→ Work instructions: Each entry that follows should be written again verbatim.

○ ○ ○ ○ ○ ○ ○

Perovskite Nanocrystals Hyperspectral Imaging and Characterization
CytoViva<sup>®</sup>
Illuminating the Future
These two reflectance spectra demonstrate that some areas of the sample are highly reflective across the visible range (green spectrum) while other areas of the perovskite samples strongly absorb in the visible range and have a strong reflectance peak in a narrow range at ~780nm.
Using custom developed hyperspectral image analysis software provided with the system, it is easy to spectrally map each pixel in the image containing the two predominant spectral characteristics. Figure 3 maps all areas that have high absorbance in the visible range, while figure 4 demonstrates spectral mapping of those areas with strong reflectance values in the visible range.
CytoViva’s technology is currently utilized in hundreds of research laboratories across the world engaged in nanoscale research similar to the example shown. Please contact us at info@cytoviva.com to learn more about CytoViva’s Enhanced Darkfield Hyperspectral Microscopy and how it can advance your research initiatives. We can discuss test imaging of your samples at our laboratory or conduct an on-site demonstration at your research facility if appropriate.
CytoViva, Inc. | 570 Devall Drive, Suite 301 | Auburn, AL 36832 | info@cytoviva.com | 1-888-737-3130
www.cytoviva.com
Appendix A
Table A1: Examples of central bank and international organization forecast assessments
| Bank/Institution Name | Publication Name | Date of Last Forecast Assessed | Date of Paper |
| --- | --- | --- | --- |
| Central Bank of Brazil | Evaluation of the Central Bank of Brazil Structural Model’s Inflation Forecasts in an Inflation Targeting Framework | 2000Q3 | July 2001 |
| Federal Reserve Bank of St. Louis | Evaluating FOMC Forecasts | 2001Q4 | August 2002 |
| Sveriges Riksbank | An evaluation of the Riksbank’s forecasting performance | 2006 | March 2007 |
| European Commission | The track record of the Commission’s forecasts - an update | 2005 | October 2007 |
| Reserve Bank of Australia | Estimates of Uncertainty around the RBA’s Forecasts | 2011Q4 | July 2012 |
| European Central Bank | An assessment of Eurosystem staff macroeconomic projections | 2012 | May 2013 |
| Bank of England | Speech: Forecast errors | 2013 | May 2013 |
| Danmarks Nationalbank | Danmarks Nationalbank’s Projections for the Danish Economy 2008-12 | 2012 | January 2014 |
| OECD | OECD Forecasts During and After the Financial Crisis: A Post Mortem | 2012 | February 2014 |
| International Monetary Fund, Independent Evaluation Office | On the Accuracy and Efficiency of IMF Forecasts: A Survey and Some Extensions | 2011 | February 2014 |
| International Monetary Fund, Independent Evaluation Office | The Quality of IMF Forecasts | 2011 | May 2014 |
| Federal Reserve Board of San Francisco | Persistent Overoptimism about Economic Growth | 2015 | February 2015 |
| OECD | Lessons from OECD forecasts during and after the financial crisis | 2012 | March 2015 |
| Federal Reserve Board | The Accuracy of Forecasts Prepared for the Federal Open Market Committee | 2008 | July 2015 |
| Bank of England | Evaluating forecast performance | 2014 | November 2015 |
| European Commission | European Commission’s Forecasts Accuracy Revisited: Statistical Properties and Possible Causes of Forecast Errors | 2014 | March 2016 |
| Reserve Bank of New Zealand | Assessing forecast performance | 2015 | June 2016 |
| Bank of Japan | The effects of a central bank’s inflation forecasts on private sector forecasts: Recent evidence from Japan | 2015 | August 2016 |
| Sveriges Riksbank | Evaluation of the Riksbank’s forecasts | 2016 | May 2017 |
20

○ ○ ○ ○ ○ ○ ○

→ Response to this task:
Perovskite Nanocrystals Hyperspectral Imaging and Characterization
CytoViva<sup>®</sup>
Illuminating the Future
These two reflectance spectra demonstrate that some areas of the sample are highly reflective across the visible range (green spectrum) while other areas of the perovskite samples strongly absorb in the visible range and have a strong reflectance peak in a narrow range at ~780nm.
Using custom developed hyperspectral image analysis software provided with the system, it is easy to spectrally map each pixel in the image containing the two predominant spectral characteristics. Figure 3 maps all areas that have high absorbance in the visible range, while figure 4 demonstrates spectral mapping of those areas with strong reflectance values in the visible range.
CytoViva’s technology is currently utilized in hundreds of research laboratories across the world engaged in nanoscale research similar to the example shown. Please contact us at info@cytoviva.com to learn more about CytoViva’s Enhanced Darkfield Hyperspectral Microscopy and how it can advance your research initiatives. We can discuss test imaging of your samples at our laboratory or conduct an on-site demonstration at your research facility if appropriate.
CytoViva, Inc. | 570 Devall Drive, Suite 301 | Auburn, AL 36832 | info@cytoviva.com | 1-888-737-3130
www.cytoviva.com
Appendix A
Table A1: Examples of central bank and international organization forecast assessments
| Bank/Institution Name | Publication Name | Date of Last Forecast Assessed | Date of Paper |
| --- | --- | --- | --- |
| Central Bank of Brazil | Evaluation of the Central Bank of Brazil Structural Model’s Inflation Forecasts in an Inflation Targeting Framework | 2000Q3 | July 2001 |
| Federal Reserve Bank of St. Louis | Evaluating FOMC Forecasts | 2001Q4 | August 2002 |
| Sveriges Riksbank | An evaluation of the Riksbank’s forecasting performance | 2006 | March 2007 |
| European Commission | The track record of the Commission’s forecasts - an update | 2005 | October 2007 |
| Reserve Bank of Australia | Estimates of Uncertainty around the RBA’s Forecasts | 2011Q4 | July 2012 |
| European Central Bank | An assessment of Eurosystem staff macroeconomic projections | 2012 | May 2013 |
| Bank of England | Speech: Forecast errors | 2013 | May 2013 |
| Danmarks Nationalbank | Danmarks Nationalbank’s Projections for the Danish Economy 2008-12 | 2012 | January 2014 |
| OECD | OECD Forecasts During and After the Financial Crisis: A Post Mortem | 2012 | February 2014 |
| International Monetary Fund, Independent Evaluation Office | On the Accuracy and Efficiency of IMF Forecasts: A Survey and Some Extensions | 2011 | February 2014 |
| International Monetary Fund, Independent Evaluation Office | The Quality of IMF Forecasts | 2011 | May 2014 |
| Federal Reserve Board of San Francisco | Persistent Overoptimism about Economic Growth | 2015 | February 2015 |
| OECD | Lessons from OECD forecasts during and after the financial crisis | 2012 | March 2015 |
| Federal Reserve Board | The Accuracy of Forecasts Prepared for the Federal Open Market Committee | 2008 | July 2015 |
| Bank of England | Evaluating forecast performance | 2014 | November 2015 |
| European Commission | European Commission’s Forecasts Accuracy Revisited: Statistical Properties and Possible Causes of Forecast Errors | 2014 | March 2016 |
| Reserve Bank of New Zealand | Assessing forecast performance | 2015 | June 2016 |
| Bank of Japan | The effects of a central bank’s inflation forecasts on private sector forecasts: Recent evidence from Japan | 2015 | August 2016 |
| Sveriges Riksbank | Evaluation of the Riksbank’s forecasts | 2016 | May 2017 |
20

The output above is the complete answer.